The Protestant narrative of a 'Christian' Classical Liberalism is easily dispensed with. While there is a degree of historical truth to it, it can be critiqued on that front as well. In many ways Liberalism was born of intellectual rebellion, the Enlightenment rejection of the doctrines that formed the very heart of what Protestantism was supposed to be. Whether it ever was what it proclaimed to be is another matter.
But even granting the narrative that Liberalism and Modernism were the natural outgrowth of Protestant theology applied to society, then such a notion must be condemned as sub-Biblical. It does not represent New Testament doctrine either in its concepts of values. Confidence in reason? I think not. Rights? The individual? Progress? None of the concepts are found in the New Testament. Only deformed Judaizing hermeneutics can locate them through distorted readings of the Old Testament.
The Roman critique is valid but that doesn't mean a romanticised Throne and Altar is any better or has something closer to a legitimate claim to truth. As a Christian I might find some aspects of Pre-Liberal society to be preferable, in no way can I point to it as an example of a 'Christian' society. In some ways in its Kingdom-confused Christendom-claiming zeal it was actually more problematic.
Speaking generally if both paradigms were and are wrong, what then are we to make of the so-called and very misnamed Judeo-Christian West? Not much. As a society it has some very good things about it and many that are rightly condemned. Christian it is not. And the more it is associated with Christianity the more problematic it becomes.
As pilgrims we understand that this world is not our home. We look for a city to come, a new heavens and new earth. We can live and function as the salt and light Oracular Church in any culture and civilisation. That said, some will be more pleasant than others. But pleasant isn't always better, especially if it leads to laxity, complacency and confusion. Though not pleasant the most spiritually vivacious times of my life have been during periods of hardship and opposition. It's not pleasant to live that way but the antithesis becomes razor sharp which spiritually speaking is healthy. It's a good place to be. If goods, lands, and prosperity are set aside and no longer important to me, then hardship becomes certainly less hard. The yoke of suffering, the burden of Christ to which we are called, becomes a little lighter.
And though on a practical level I lament the downfall and paganising trajectory of the West... spiritually speaking it's probably the best thing that could happen. The widespread apostasy is like a forest-burn. In the end it will make for a healthier forest. The forest to which I refer is not society, but the Church. Don't ever confuse the two.
While on the one hand I celebrate the fact that the Protestant Classical Liberal narrative is being exposed as a lie... both doctrinally and historically, I am concerned that many Protestants are quickly succumbing to an equally problematic lie... the Pre-Liberal Throne and Altar vision of Medieval Roman Christendom.

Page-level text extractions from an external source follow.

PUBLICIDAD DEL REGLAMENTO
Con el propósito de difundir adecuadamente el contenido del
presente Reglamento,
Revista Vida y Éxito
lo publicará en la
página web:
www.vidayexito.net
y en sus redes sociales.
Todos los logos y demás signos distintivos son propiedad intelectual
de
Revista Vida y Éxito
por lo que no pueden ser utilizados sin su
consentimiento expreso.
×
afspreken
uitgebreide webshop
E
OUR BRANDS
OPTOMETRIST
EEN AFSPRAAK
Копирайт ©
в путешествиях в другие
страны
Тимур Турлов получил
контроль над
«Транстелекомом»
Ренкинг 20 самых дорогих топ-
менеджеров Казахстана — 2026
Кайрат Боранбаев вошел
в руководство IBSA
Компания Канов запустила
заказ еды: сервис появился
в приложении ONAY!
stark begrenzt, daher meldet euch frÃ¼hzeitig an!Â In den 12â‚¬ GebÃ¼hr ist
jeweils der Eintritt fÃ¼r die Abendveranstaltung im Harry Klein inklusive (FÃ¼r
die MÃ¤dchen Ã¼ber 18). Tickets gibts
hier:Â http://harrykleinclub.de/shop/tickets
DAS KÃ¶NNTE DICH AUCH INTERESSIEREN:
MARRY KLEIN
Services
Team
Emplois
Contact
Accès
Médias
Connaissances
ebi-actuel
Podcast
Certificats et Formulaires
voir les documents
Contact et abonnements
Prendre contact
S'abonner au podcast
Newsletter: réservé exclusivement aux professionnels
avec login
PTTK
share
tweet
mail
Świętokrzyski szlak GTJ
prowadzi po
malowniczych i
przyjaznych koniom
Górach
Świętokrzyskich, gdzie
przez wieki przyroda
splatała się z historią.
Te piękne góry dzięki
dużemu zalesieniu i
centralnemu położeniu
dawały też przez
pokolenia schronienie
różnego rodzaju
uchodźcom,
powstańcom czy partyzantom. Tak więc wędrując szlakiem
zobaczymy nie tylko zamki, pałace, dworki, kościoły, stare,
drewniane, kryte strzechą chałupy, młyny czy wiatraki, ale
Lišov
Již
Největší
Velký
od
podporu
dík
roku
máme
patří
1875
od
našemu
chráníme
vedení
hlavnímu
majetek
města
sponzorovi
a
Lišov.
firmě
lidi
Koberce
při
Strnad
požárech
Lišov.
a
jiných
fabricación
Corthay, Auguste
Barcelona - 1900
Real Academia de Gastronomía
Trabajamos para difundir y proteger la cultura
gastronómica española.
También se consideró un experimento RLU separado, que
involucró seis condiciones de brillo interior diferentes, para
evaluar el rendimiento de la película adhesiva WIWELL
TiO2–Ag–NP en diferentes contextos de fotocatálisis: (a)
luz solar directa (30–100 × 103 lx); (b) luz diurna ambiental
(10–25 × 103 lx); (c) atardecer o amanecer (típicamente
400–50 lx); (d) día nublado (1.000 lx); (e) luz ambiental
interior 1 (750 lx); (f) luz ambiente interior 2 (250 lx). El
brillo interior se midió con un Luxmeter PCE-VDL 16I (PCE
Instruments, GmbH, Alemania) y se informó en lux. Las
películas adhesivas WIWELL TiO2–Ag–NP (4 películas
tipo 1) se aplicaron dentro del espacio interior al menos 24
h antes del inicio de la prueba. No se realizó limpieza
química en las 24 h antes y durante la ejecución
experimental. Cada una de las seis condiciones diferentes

I take comfort in that if I believe the apostasy serves a greater and even positive purpose, than I must view this Protestant shift in the same light. But that's a long-view. In the short term it's painful to watch people, some you personally know, embrace the error and defect to degenerate forms of Christianity (and their ethics) which upon consideration must be decried as being something less than the religion presented to us by the Apostles.